## YOUR INSTRUCTIONS
Without reproducing any picture, copy the records word for word.

## DATA SHOWN
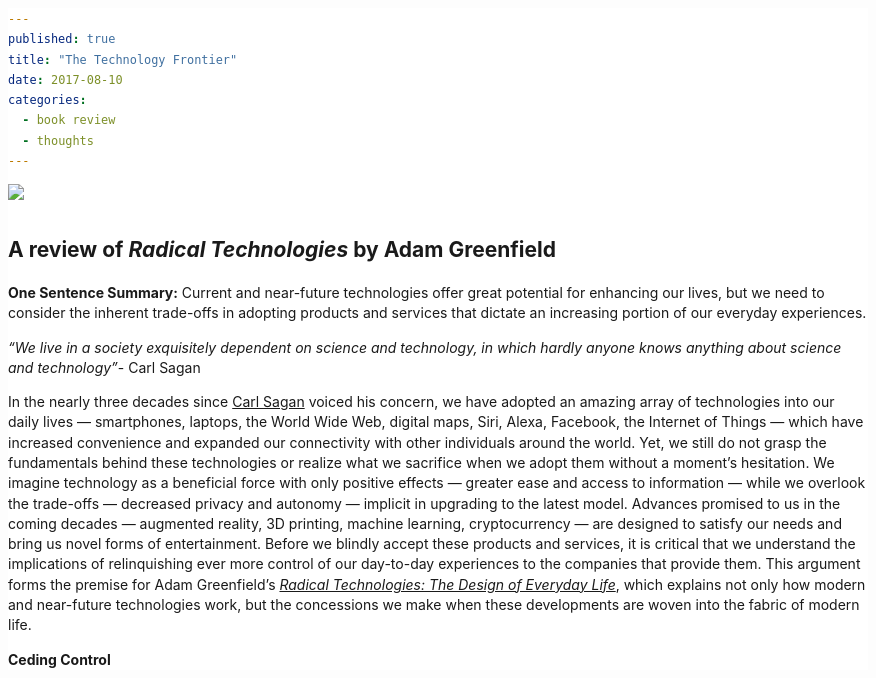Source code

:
```yaml
---
published: true
title: "The Technology Frontier"
date: 2017-08-10
categories:
  - book review
  - thoughts
---
```

![](https://miro.medium.com/max/2000/1*UepTw7dcaJUtFHZHP8nrNQ.jpeg?q=20)

## A review of _Radical Technologies_ by Adam Greenfield

**One Sentence Summary:** Current and near-future technologies offer great potential for enhancing our lives, but we need to consider the inherent trade-offs in adopting products and services that dictate an increasing portion of our everyday experiences.

_“We live in a society exquisitely dependent on science and technology, in which hardly anyone knows anything about science and technology”_- Carl Sagan

In the nearly three decades since [Carl Sagan](https://en.wikipedia.org/wiki/Carl_Sagan?) voiced his concern, we have adopted an amazing array of technologies into our daily lives — smartphones, laptops, the World Wide Web, digital maps, Siri, Alexa, Facebook, the Internet of Things — which have increased convenience and expanded our connectivity with other individuals around the world. Yet, we still do not grasp the fundamentals behind these technologies or realize what we sacrifice when we adopt them without a moment’s hesitation. We imagine technology as a beneficial force with only positive effects — greater ease and access to information — while we overlook the trade-offs — decreased privacy and autonomy — implicit in upgrading to the latest model. Advances promised to us in the coming decades — augmented reality, 3D printing, machine learning, cryptocurrency — are designed to satisfy our needs and bring us novel forms of entertainment. Before we blindly accept these products and services, it is critical that we understand the implications of relinquishing ever more control of our day-to-day experiences to the companies that provide them. This argument forms the premise for Adam Greenfield’s [_Radical Technologies: The Design of Everyday Life_](https://www.amazon.com/Radical-Technologies-Design-Everyday-Life/dp/178478043X?), which explains not only how modern and near-future technologies work, but the concessions we make when these developments are woven into the fabric of modern life.



**Ceding Control**
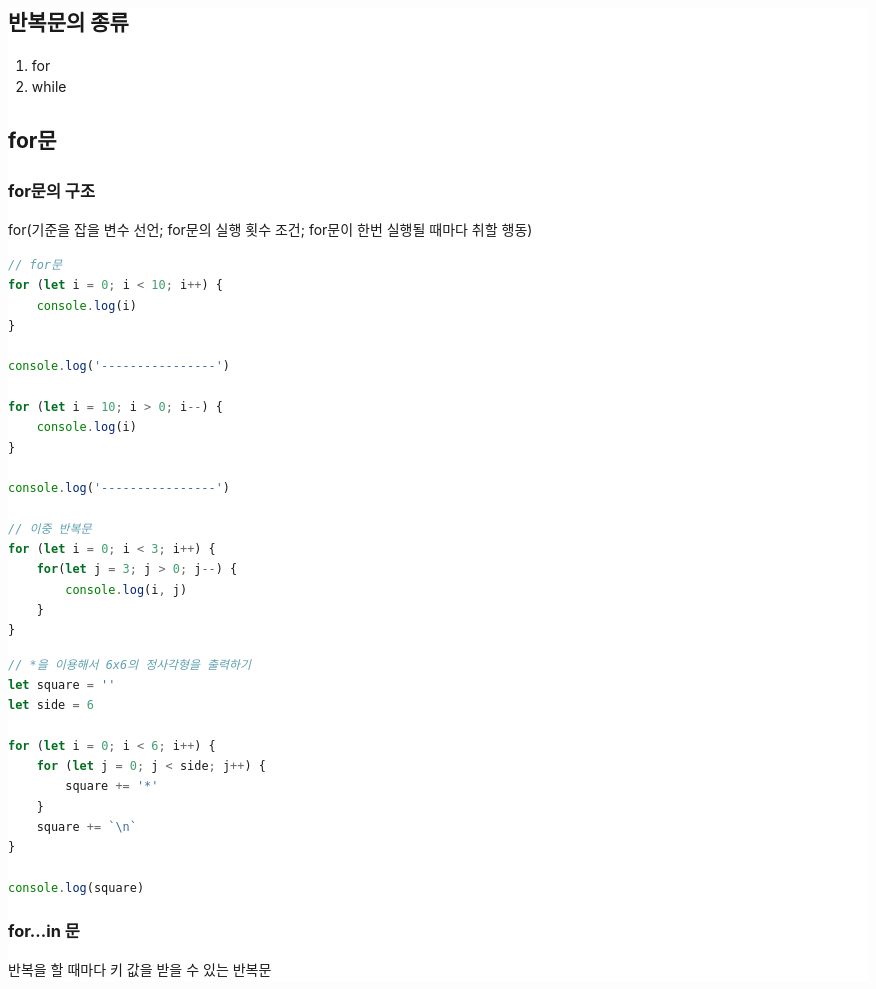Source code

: ## 반복문의 종류

1. for
2. while

## for문

### for문의 구조

for(기준을 잡을 변수 선언; for문의 실행 횟수 조건; for문이 한번 실행될 때마다 취할 행동)

```javascript
// for문
for (let i = 0; i < 10; i++) {
    console.log(i)
}

console.log('----------------')

for (let i = 10; i > 0; i--) {
    console.log(i)
}

console.log('----------------')

// 이중 반복문
for (let i = 0; i < 3; i++) {
    for(let j = 3; j > 0; j--) {
        console.log(i, j)
    }
}
```

```javascript
// *을 이용해서 6x6의 정사각형을 출력하기
let square = ''
let side = 6

for (let i = 0; i < 6; i++) {
    for (let j = 0; j < side; j++) {
        square += '*'
    }
    square += `\n`
}

console.log(square)
```

### for…in 문

반복을 할 때마다 키 값을 받을 수 있는 반복문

## RESULT BELOW
Source code

:
```yaml
---
published: true
title: "The Technology Frontier"
date: 2017-08-10
categories:
  - book review
  - thoughts
---
```

![](https://miro.medium.com/max/2000/1*UepTw7dcaJUtFHZHP8nrNQ.jpeg?q=20)

## A review of _Radical Technologies_ by Adam Greenfield

**One Sentence Summary:** Current and near-future technologies offer great potential for enhancing our lives, but we need to consider the inherent trade-offs in adopting products and services that dictate an increasing portion of our everyday experiences.

_“We live in a society exquisitely dependent on science and technology, in which hardly anyone knows anything about science and technology”_- Carl Sagan

In the nearly three decades since [Carl Sagan](https://en.wikipedia.org/wiki/Carl_Sagan?) voiced his concern, we have adopted an amazing array of technologies into our daily lives — smartphones, laptops, the World Wide Web, digital maps, Siri, Alexa, Facebook, the Internet of Things — which have increased convenience and expanded our connectivity with other individuals around the world. Yet, we still do not grasp the fundamentals behind these technologies or realize what we sacrifice when we adopt them without a moment’s hesitation. We imagine technology as a beneficial force with only positive effects — greater ease and access to information — while we overlook the trade-offs — decreased privacy and autonomy — implicit in upgrading to the latest model. Advances promised to us in the coming decades — augmented reality, 3D printing, machine learning, cryptocurrency — are designed to satisfy our needs and bring us novel forms of entertainment. Before we blindly accept these products and services, it is critical that we understand the implications of relinquishing ever more control of our day-to-day experiences to the companies that provide them. This argument forms the premise for Adam Greenfield’s [_Radical Technologies: The Design of Everyday Life_](https://www.amazon.com/Radical-Technologies-Design-Everyday-Life/dp/178478043X?), which explains not only how modern and near-future technologies work, but the concessions we make when these developments are woven into the fabric of modern life.



**Ceding Control**
Source code

: ## 반복문의 종류

1. for
2. while

## for문

### for문의 구조

for(기준을 잡을 변수 선언; for문의 실행 횟수 조건; for문이 한번 실행될 때마다 취할 행동)

```javascript
// for문
for (let i = 0; i < 10; i++) {
    console.log(i)
}

console.log('----------------')

for (let i = 10; i > 0; i--) {
    console.log(i)
}

console.log('----------------')

// 이중 반복문
for (let i = 0; i < 3; i++) {
    for(let j = 3; j > 0; j--) {
        console.log(i, j)
    }
}
```

```javascript
// *을 이용해서 6x6의 정사각형을 출력하기
let square = ''
let side = 6

for (let i = 0; i < 6; i++) {
    for (let j = 0; j < side; j++) {
        square += '*'
    }
    square += `\n`
}

console.log(square)
```

### for…in 문

반복을 할 때마다 키 값을 받을 수 있는 반복문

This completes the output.